With the abundance of channels and platforms populating today's media landscape, from online and mobile to traditional print and broadcast, marketers can employ various methods to communicate their brand messages. The nuances of communicating effectively are more critical now than ever.
There are several core tenets of pitching that every brand marketer should follow, whether you are pitching traditionally or using social media to connect.
Below are five essential tips to get you started, formulated from my experience over the past 15 years at The Salup Group, where we are continuously pitching journalists and producers and generating outstanding media coverage for clients in all industries.
1. Build a Media Outreach Strategy
Map out a plan of action for core messaging, target audience, key media, time of product launch, and follow up.
2. Consider Your Audience
You may have a message you want to communicate but WAIT, here are a few things you should think about:
• Break out the audiences: perceived, existing, desired.
• Who are you targeting?
• What do they read and watch?
• What media outlets and editors are you reaching out to?
• How do they prefer to be engaged?
• ALWAYS consider the media outlet you are pitching and who their readers and viewers are.
3. Develop a Media Outreach Protocol
Again, consider your audience! Not every writer or producer likes to be contacted or approached the same way.
• Mine the media landscape and research individual media contacts, look at their past stories, topics, or segments, and review their profiles on LinkedIn, Twitter, Google, approach accordingly.
• If you have the resources, subscribe to a media service like Cision or MyMediaInfo that provide some of the information mentioned above.
Mode of Contact
• Phone-usually seasoned media and very old school approach. I am a huge fan of the phone call but you must really know your media contact and your product. If you are going to call, send an email first to prep them, it's never fun to be caught off guard. Do not leave messages asking them to call you back.
• Email- Email is great if you have a good subject title and can capture media's attention but it can take 2-3 strategic follow up messages.
• Social Media
Twitter is a great way to reach out when pitching media. Some journalists actually welcome and prefer this method of outreach. However, Twitter pitching requires skill and finesse in the world of communication.
• Build a relationship with the media contact.
• Be a resource and offer information related to the topics they report on.
• Follow their tweets and pay attention to the topics they tweet about.
• Establish interactions around these tweets and build credibility as a resource on the topic.
• Don't ask them to direct message you. You can DM them for contact info but not immediately.
Facebook is strictly a social hub for friends, sorry.
If you are friends with an editor/producer/writer on Facebook, you can ask them for their work email and let them know you are sending a pitch but don't do it on Facebook.
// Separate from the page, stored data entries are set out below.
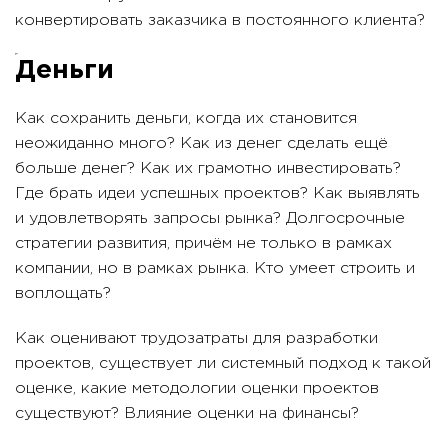
конвертировать заказчика в постоянного клиента?
Деньги
Как сохранить деньги, когда их становится
неожиданно много? Как из денег сделать ещё
больше денег? Как их грамотно инвестировать?
Где брать идеи успешных проектов? Как выявлять
и удовлетворять запросы рынка? Долгосрочные
стратегии развития, причём не только в рамках
компании, но в рамках рынка. Кто умеет строить и
воплощать?
Как оценивают трудозатраты для разработки
проектов, существует ли системный подход к такой
оценке, какие методологии оценки проектов
существуют? Влияние оценки на финансы?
As for Pinterest, Instagram, Foursquare, LinkedIn and Google Plus, these are terrific channels to learn what your media contacts are talking about and covering but unless they ask to be "pinged" here, stick to email or their preferred method of contact.
4. Create Savvy and Interesting Brand Messaging
Design your messages for each platform i.e Twitter -140 characters; TV producers typically want a visual concept paired with actionable tips and advice their viewers can easily follow and do at home.
• Engage media, relate to topics they cover, identify how your brand fits into the mix.
• Don't just tell them about your product. How can you or your product be valuable to their audience? Offer several broad ideas focused beyond your product or brand.
• Start your pitch letter with a question and immediately engage media as opposed to telling them about your brand.
5. Timing & Launch
Cross reference your outreach and launch time with each outlets media calendar unless you have breaking news.
• Understand the lead time of content published on each media platform from real time twitter feeds to long lead magazines and match your campaign outreach and messaging to meet these time frames.
• Use Your Time Wisely
Don't ask an online media outlet to write about your product if the launch is six months away, their readers won't be able to buy your product now and it will be a challenge to remind them six months later. Your time is better spent working on pitching a magazine or national television show. Of course it's a great opportunity to introduce yourself to the online editor and ask them to "keep you under consideration" and offer to reach out at a later date.
Good luck launching your public relations campaign and just remember, the key is understanding how all of the above channels and platforms work. Particularly, who is the media's audience and how do these journalists and producers prefer to be engaged. From there, you can shape your messages so that when you do communicate, it's in a language they are receptive to.
Not to date myself, BUT, when I first started, we mailed press kits and used the telephone for follow up! I still feel using the phone is a great way to connect with a person, but now, I always email first, even if I have a great relationship with the journalist or producer. It's a nice way to initially reach out and let your contact know you might be calling. This way when you do talk, you'll have their full attention.